Notes from the Last Diner Standing

This is where I eat breakfast most mornings. I read in the bible a bit. Write in my journal. Write poetry. It’s called the Pine Grove Diner, but I refer to it as “the last diner standing”.

I call it that because when I first moved here fifteen years ago, there were a slew of diners to choose from. I spent most of my mornings at one called Pawlet Station, which readers may remember as “my favorite diner.” There was another whose name I forget in nearby Poultney that I called the “relentlessly cheerful diner” for it’s bright colors on the walls. But all of the diners have closed, one by one, except the Pine Grove. Thus the nickname.

I have no idea why I give them all nicknames. Pawlet Station was “My favorite diner” even when I was eating only there. I ate there for a lot of years. At current count I have been through six owners. It’s closed now but there are rumors it is going to start up again this spring.

I began eating breakfast out when I was in the midst of my divorce, 20 years ago. At the time I was in a black hole of depression. Dark. Darker than you can know. (Except you, David, you know.) It was not good for me to be alone, so I began having breakfast and working in the mornings at a place called Mill Mountain Coffee. There I was not alone exactly. And I found joy in the quiet anonymity of a bustling place. I still do.

Show up every day for a while and you start to get to know people. I’ve made friends at my diners. I have a couple of parishioners who knew me first at one of my diners or another. One of my pastor friends calls the diner my church’s “annex”.

But mostly it is a place where I can live in that noisy anonymity. I am comfortable in that place. My life is a life of responsibility and constant decisions. The diner is just the opposite. No timetables. No need to accomplish anything. I get to look inward and yet, not be alone.

I am an introvert. I am very comfortable as an introvert. When Susan Cain wrote “Quiet” her wonderful book on introverts, I found myself nodding throughout the book. “Yep, that’s me. And that’s me. And that’s me too.”

But alone all the time is not a healthy place for anyone. even introverts. Most of the time when I am in groups, I am active, engaged, social. It is hard for those who see me then to imagine me as an introvert, because I am pretty good at the being social thing. But it sucks the everlasting energy right out of me.

That is why time here, where I can disappear into the knotty pine paneling, is good. I am with people. But mostly I am alone. I do good work, the stuff I like to do. Yes, now and again I find myself taking, often intensely with people. but mostly I am the guy in the corner, quietly tapping on his computer, in his own little world.

It’s a good place to be.

I am grateful that my wife understands, or at least cheerfully tolerates my diner habit. Not everyone would want their husband heading out in the morning instead of hanging around the house, but she gets it and that it’s good for me. I am grateful for that about her.

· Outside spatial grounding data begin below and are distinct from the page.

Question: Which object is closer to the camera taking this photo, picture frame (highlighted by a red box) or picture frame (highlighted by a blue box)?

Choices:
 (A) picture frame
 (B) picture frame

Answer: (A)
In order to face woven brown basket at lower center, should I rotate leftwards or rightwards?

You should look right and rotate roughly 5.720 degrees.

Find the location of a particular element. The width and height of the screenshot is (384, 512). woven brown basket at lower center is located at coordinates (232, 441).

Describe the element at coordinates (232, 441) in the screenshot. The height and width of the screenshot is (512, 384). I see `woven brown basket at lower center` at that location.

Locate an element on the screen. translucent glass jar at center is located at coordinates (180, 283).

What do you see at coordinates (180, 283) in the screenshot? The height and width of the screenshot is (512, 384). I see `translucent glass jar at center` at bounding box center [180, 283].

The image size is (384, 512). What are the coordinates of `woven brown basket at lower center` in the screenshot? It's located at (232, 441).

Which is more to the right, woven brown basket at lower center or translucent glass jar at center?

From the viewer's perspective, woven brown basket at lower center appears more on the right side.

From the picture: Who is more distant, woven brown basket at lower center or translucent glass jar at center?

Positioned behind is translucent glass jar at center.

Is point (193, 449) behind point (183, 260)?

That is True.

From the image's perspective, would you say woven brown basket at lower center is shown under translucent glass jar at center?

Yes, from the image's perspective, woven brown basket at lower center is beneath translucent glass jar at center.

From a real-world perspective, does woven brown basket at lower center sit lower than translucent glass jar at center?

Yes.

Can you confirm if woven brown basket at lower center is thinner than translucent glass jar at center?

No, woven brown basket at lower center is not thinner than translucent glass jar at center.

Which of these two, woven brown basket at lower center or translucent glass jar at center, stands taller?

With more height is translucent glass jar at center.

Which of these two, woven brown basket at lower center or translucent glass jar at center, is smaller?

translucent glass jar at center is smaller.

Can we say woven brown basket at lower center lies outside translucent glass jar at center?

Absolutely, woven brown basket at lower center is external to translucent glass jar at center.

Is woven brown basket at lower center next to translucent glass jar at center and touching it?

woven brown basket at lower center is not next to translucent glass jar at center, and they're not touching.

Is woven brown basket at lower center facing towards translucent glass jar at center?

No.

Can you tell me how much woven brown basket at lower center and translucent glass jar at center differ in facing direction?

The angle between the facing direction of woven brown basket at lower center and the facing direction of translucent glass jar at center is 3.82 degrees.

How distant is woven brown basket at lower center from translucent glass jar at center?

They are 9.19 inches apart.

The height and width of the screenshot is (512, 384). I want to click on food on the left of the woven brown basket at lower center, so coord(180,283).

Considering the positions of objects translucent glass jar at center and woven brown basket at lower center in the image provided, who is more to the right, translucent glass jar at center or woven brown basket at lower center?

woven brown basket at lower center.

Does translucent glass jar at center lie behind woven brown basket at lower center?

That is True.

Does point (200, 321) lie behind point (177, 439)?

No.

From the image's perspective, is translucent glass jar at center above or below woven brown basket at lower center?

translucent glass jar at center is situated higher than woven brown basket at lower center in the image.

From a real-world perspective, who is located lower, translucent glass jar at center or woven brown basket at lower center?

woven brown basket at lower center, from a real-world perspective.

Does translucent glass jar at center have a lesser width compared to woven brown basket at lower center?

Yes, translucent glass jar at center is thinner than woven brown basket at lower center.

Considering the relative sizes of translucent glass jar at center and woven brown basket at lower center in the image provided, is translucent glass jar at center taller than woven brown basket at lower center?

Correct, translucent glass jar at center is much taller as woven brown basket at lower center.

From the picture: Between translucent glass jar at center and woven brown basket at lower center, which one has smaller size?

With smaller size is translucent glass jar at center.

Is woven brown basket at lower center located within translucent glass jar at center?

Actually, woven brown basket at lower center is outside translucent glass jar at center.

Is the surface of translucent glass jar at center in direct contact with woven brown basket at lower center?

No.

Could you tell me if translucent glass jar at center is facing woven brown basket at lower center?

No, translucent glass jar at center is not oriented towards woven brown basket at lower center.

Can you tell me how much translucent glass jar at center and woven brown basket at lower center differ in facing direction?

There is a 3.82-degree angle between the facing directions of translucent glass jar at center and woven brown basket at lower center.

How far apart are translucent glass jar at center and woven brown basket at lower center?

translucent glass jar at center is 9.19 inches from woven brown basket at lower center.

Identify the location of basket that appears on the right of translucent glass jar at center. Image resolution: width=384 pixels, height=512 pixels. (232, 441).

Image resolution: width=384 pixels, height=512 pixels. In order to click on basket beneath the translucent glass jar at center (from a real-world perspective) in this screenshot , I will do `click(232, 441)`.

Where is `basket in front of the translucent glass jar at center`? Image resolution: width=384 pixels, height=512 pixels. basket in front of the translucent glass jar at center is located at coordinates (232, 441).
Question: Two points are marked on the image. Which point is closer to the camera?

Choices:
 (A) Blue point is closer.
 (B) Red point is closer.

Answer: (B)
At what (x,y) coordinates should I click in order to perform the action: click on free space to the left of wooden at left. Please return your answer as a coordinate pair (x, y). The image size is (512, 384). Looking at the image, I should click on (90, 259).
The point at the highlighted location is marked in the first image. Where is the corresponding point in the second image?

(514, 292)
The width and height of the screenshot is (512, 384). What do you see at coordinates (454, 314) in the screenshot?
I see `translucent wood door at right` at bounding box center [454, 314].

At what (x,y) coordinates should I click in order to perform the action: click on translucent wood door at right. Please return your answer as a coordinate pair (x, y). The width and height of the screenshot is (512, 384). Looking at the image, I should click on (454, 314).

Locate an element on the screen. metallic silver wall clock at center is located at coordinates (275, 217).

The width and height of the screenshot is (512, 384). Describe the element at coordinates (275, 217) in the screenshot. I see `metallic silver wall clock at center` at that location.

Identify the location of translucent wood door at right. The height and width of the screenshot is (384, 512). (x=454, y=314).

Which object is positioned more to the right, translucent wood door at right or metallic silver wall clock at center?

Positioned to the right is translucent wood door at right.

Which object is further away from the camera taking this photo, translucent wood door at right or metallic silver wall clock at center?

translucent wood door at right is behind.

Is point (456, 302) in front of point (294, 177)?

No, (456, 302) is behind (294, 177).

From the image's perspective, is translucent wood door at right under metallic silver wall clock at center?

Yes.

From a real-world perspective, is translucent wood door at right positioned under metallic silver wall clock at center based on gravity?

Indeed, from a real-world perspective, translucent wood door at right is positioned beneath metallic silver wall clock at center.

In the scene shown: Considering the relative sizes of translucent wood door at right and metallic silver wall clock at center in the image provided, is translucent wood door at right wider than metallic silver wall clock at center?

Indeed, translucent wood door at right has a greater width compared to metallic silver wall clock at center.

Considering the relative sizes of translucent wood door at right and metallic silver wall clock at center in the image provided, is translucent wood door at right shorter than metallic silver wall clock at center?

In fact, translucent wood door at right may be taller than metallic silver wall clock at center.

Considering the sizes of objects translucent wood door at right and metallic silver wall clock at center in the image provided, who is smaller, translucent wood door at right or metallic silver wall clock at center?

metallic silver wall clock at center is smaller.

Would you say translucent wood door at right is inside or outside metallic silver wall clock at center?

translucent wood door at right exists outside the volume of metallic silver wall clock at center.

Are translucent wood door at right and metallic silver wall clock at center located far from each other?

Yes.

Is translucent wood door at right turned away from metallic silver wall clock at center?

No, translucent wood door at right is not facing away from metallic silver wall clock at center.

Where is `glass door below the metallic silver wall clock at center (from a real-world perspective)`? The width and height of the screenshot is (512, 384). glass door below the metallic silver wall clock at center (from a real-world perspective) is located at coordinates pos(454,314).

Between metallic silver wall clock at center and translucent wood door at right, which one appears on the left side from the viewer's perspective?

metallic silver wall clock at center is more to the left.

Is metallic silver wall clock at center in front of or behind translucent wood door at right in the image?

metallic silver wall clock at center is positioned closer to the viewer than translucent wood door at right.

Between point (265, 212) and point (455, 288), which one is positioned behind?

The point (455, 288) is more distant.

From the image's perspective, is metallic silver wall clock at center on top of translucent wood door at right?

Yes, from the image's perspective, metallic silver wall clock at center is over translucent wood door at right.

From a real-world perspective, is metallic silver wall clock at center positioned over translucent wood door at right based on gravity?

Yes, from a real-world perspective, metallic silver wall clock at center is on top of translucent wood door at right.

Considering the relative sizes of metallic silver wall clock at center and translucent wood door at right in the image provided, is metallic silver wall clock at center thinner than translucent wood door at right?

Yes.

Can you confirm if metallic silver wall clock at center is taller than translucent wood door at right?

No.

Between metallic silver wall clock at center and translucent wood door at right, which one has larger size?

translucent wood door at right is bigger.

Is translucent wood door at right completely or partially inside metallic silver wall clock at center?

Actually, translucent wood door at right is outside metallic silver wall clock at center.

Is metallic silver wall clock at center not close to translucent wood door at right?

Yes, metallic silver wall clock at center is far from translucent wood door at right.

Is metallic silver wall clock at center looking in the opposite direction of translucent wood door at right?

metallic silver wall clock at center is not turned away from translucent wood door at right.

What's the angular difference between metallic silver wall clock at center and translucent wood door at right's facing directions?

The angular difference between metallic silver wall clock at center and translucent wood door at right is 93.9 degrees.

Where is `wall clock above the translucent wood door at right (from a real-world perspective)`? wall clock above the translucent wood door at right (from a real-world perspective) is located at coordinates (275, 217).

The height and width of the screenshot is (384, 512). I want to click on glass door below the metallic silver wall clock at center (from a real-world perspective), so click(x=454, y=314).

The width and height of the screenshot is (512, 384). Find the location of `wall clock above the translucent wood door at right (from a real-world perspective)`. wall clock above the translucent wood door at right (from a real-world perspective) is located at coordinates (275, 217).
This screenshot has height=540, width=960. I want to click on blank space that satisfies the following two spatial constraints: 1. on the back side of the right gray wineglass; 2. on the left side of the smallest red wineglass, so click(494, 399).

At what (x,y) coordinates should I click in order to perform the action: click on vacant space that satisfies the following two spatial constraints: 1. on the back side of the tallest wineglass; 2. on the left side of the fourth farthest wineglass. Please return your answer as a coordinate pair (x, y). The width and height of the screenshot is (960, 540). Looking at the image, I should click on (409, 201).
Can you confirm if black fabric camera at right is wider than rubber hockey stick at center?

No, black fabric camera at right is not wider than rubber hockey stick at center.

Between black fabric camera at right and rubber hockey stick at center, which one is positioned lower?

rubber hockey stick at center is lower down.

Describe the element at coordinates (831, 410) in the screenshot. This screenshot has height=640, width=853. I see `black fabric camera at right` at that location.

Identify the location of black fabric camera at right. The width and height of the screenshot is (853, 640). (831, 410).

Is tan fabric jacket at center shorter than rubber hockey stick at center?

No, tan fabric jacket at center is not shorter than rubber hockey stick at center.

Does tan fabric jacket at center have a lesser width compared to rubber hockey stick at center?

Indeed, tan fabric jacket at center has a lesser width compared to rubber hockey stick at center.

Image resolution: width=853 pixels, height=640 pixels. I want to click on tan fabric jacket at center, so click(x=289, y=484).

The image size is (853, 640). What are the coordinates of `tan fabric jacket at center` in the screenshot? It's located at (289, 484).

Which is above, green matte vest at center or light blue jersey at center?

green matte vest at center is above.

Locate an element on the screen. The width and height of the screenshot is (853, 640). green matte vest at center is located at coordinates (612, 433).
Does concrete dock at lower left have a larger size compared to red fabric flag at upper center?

I am also grateful that as diners rise and fall around here, I have always been able to find another place to be. I miss some of the diners that I used to go to. I miss them a lot. The food and the coffee here is ordinary, but they are the nicest people. They know what I like and they are kind and generous. The music is OK and they have internet. All I need.

I often say that all I need in my art studio is time, space and light. The truth is that in my life, those three things are all I need as well. Time. Space. Light. And I get those at the diners. Start my day with them.

Never underestimate the importance of how we start our days. What we do. What we say to ourselves. People who advocate journaling (and I am one) know that journaling is most effective done first thing in the morning. The tone we take sets up the rest of our day. And I am blessed to be able to start my days in a way that is good for me.

And that is probably the reason I am writing this. To simply express my gratitude for the time, for being able to financially and in my schedule, have these mornings. To have the time, space and light that carries me through the rest of my day.

I am blessed indeed.

Be well. Travel wisely,

Tom

PS: Yes, the picture is of the diner. Taken just before I started writing this.

One comment

  1. To love someone is to allow them what they need, even if it’s something we don’t really understand. Your wife sounds like a good woman and a great friend. I’m glad you have a good place to be.